Reading passage:
>>>>>

Today, I watched Nash and Linkara's review of the mid-nineties attempt at making a live-action Justice League show - it was a TV movie that reminded me very much of an old DCOM (Disney Channel Original Movie) called Up, Up and Away - the similarities are uncanny! And something Nash said in the beginning got me thinking. For context, this review was either written or published around the time that last year's Green Lantern was still being talked about; Nash mentions that DC is planning on a live-action Justice League of America movie in order to capitalize on Marvel's success with this summer's The Avengers - well, he didn't say that last bit, he only mentioned the JLA movie on its way, but you get the drift, right?
So yeah, it got me thinking... how does DC plan on being able to pull this off? I mean, any average moviegoer who doesn't really pay attention to comics (read: my parents) would probably look at the whole thing and go "oh, they're trying to do what The Avengers did" - that is, if they were able to tell that Batman and Captain America are from two different publishers. No, I'm serious - I had to explain to a non-comics-reader that Superman and Spider-man would never be on screen together because they were from entirely different universes, and I'm pretty sure that whole thing still went right over her head. But in any case, anyone who pays attention to the publishers' logos and the film companies and all that jazz will probably pick up on that competition between the Big Two. Lines will be drawn. Fandom wars will be raged--- wait, that happened already. It's still happening.
Um... so anyway--
The point is, people who don't happen to be comic geeks will recognize that DC is just trying to mimic Marvel's success with their Avengers formula, and I am sincerely, seriously wondering: how do DC and Warner Bros. plan on pulling this off?
|LET THE PISSING CONTEST BEGIN!!|
Now, I'd like to declare my prejudice before we go any further: I am a Marvel fan first and foremost. I've been more into the Marvel properties since I was a wee lil' Lexi and I will always adore Spider-man as my first Western superhero love (the first superhero I ever loved was Sailor Moon and if you laugh at that, I will find you and whack you over the head with my Goddamn Princess Stick TM.) I'll admit that Wonder Woman and Static have a special place in my heart as well (WHY, DC? WHY DIDN'T YOU DO STATIC RIGHT? I AM SO DISAPPOINT, DC. SO DISAPPOINT.) (AND FOR THE RECORD, WHY CAN'T YOU DO WONDY RIGHT, DC? SHE'S NOT HARD TO DO RIGHT! YOU HURT ME, DC.
YOU'RE TEARING ME APART, LISA!) and because of my love for those characters I actually do want to see some success from the DC camp. Wonder Woman has been due for a solo comeback for about thirty years and while I have the entire run of the Static Shock cartoon, Static is a fantastic and yet tragically untapped hero that I desperately want to see in the mainstream again.

<<<<<

Stored data:
>>>>>

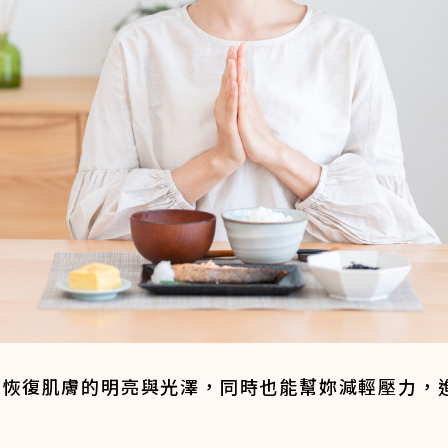
於恢復肌膚的明亮與光澤，同時也能幫妳減輕壓力，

<<<<<

Work to complete:
1. Retype the piece on DC's Justice League movie plans from "YOU'RE TEARING ME" up to and including "the mainstream again.".
2. Extend the piece on DC's Justice League movie plans, picking up after its last sentence.

Answers for the tasks:
1.
YOU'RE TEARING ME APART, LISA!) and because of my love for those characters I actually do want to see some success from the DC camp. Wonder Woman has been due for a solo comeback for about thirty years and while I have the entire run of the Static Shock cartoon, Static is a fantastic and yet tragically untapped hero that I desperately want to see in the mainstream again.

2.
|Lynda Carter as Wonder Woman in the 1975 TV series|
|Key artwork from the 2000-2004 TV series|
(And don't remind me that Dwayne McDuffie has now retired to the Studio in the Sky. I'm still crying about that.)
The thing is, DC doesn't really deserve Marvel's success - at least, in my opinion. And before you throw those tomatoes, let me make it clear: I do enjoy some titles from DC. But in the past few years - especially since the reboot and the start of the New 52 - DC has kind of not really been kind to my demographic. Specifically, the female comic book reader.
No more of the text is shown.